Social interaction was one on one and greatly appreciated after long spells out on the farm. Studies now show that quality social interaction is beneficial to health and feelings of wellbeing. With fewer options to vie for ones attention, focus was centered on the task at hand. People took pride in their workmanship and the fruits of their labor. While often harsh, pioneers days were simpler, with fewer options. This made for fewer daily choices to keep the mind constantly stimulated.
Just a few things we now do or have that contribute to poor health:
Food that is readily accessible, high in preservatives, high in calories, and low in nutrition (Not requiring lengthy preparation or effort)
Sedentary jobs using technology, versus physical labor
Machines to assist with physical tasks
Communication through phone, text, computer, or email
Easy access to unlimited information
24/7 accessibility through cell phones and computers
Actual face to face interaction unnecessary
Clock time at jobs that do not utilize ones skills or talents
Distractions available from multiple sources simultaneously, such as TV, radio, computer, cell phones, gaming devices, and other portable electronics
Options to fill time are infinite, requiring constant moment to moment choices regarding how time will be spent
This list reveals the insidious side of technological advances, allowing one to get things done more efficiently, so that there is time to fill the day with more things to do. Such mental over-stimulation was never intended.
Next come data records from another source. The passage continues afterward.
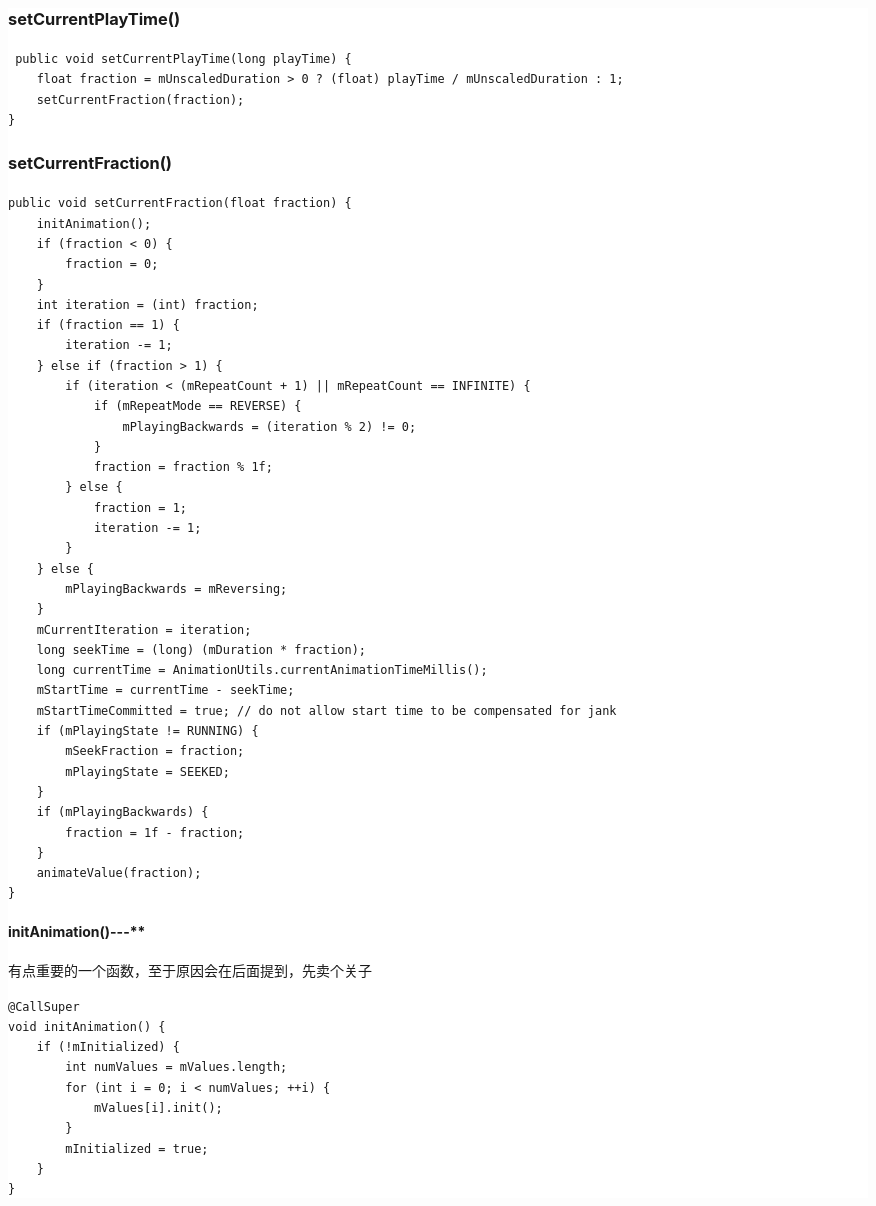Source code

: ###  setCurrentPlayTime()

	 public void setCurrentPlayTime(long playTime) {
        float fraction = mUnscaledDuration > 0 ? (float) playTime / mUnscaledDuration : 1;
        setCurrentFraction(fraction);
    }
### setCurrentFraction()

	public void setCurrentFraction(float fraction) {
        initAnimation();
        if (fraction < 0) {
            fraction = 0;
        }
        int iteration = (int) fraction;
        if (fraction == 1) {
            iteration -= 1;
        } else if (fraction > 1) {
            if (iteration < (mRepeatCount + 1) || mRepeatCount == INFINITE) {
                if (mRepeatMode == REVERSE) {
                    mPlayingBackwards = (iteration % 2) != 0;
                }
                fraction = fraction % 1f;
            } else {
                fraction = 1;
                iteration -= 1;
            }
        } else {
            mPlayingBackwards = mReversing;
        }
        mCurrentIteration = iteration;
        long seekTime = (long) (mDuration * fraction);
        long currentTime = AnimationUtils.currentAnimationTimeMillis();
        mStartTime = currentTime - seekTime;
        mStartTimeCommitted = true; // do not allow start time to be compensated for jank
        if (mPlayingState != RUNNING) {
            mSeekFraction = fraction;
            mPlayingState = SEEKED;
        }
        if (mPlayingBackwards) {
            fraction = 1f - fraction;
        }
        animateValue(fraction);
    }
    
#### initAnimation()---**
有点重要的一个函数，至于原因会在后面提到，先卖个关子

	@CallSuper
    void initAnimation() {
        if (!mInitialized) {
            int numValues = mValues.length;
            for (int i = 0; i < numValues; ++i) {
                mValues[i].init();
            }
            mInitialized = true;
        }
    }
Is it any wonder “stress related” illness is the number one cause for most doctor visits? Being mentally over-stimulated and physically sluggish is at the heart of many debilitating health problems seen today.
Look at the rise in ADHD, not much of that in pioneer days. Take insomnia for another example. A new federal health study showed at least 8.6 million Americans report needing prescription medication to fall asleep. Today’s stimulating lifestyles make it challenging to focus and difficult to shut the mind down for sleep. Combine that with the fact that in most lifestyles, the only physical activity comes from a conscious choice to “work out,” and the problem becomes more apparent.
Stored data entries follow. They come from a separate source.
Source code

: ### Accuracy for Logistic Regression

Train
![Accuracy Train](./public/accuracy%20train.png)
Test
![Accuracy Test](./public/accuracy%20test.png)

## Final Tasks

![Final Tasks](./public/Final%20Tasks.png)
This does not begin to scratch the surface of health related issues directly related to being over-stimulated. People need drugs, nicotine, alcohol, and other such behaviors to cope with the over-stimulated lives that are common today. This article is meant to throw up a red flag and get people to consider how much they are allowing into their life through their dependence on technology.
The bottom line is, if you feel run down, burnt out, or regularly need to use a substance to help you cope with a busy lifestyle, it is time to take stock of how time is spent and develop boundaries for technology use. Make no mistake that is a tough choice. However, the next choice may prove even more difficult. Block out time to do nothing, to focus on one task without electronic or other distractions, and to clear the mind, while relaxing the body. It is also essential to add physical activity into each day, the kind the challenges the muscles and lungs.
All of these suggestions are easy to do. The problem is, they are just as easy NOT to do. It was once said, “Live by the sword, die by the sword.” The same could be said of technology. “Live by technology, die by technology.” Choose carefully the stimulation allowed into each day. Create rituals or routines that allow for unwinding and relaxation. Build associations with healthy behaviors or substances such as herbal tea, warm milk, essential oils, peaceful music, sitting in nature, yoga, massage, meditation, progressive muscle relaxation, and etc. These associations will build with practice and can begin to signal the brain it is time to shut down. Just like Pavlov’s dog, conditioned responses can be created. Just be sure they are the kind of responses that promote health not endanger it.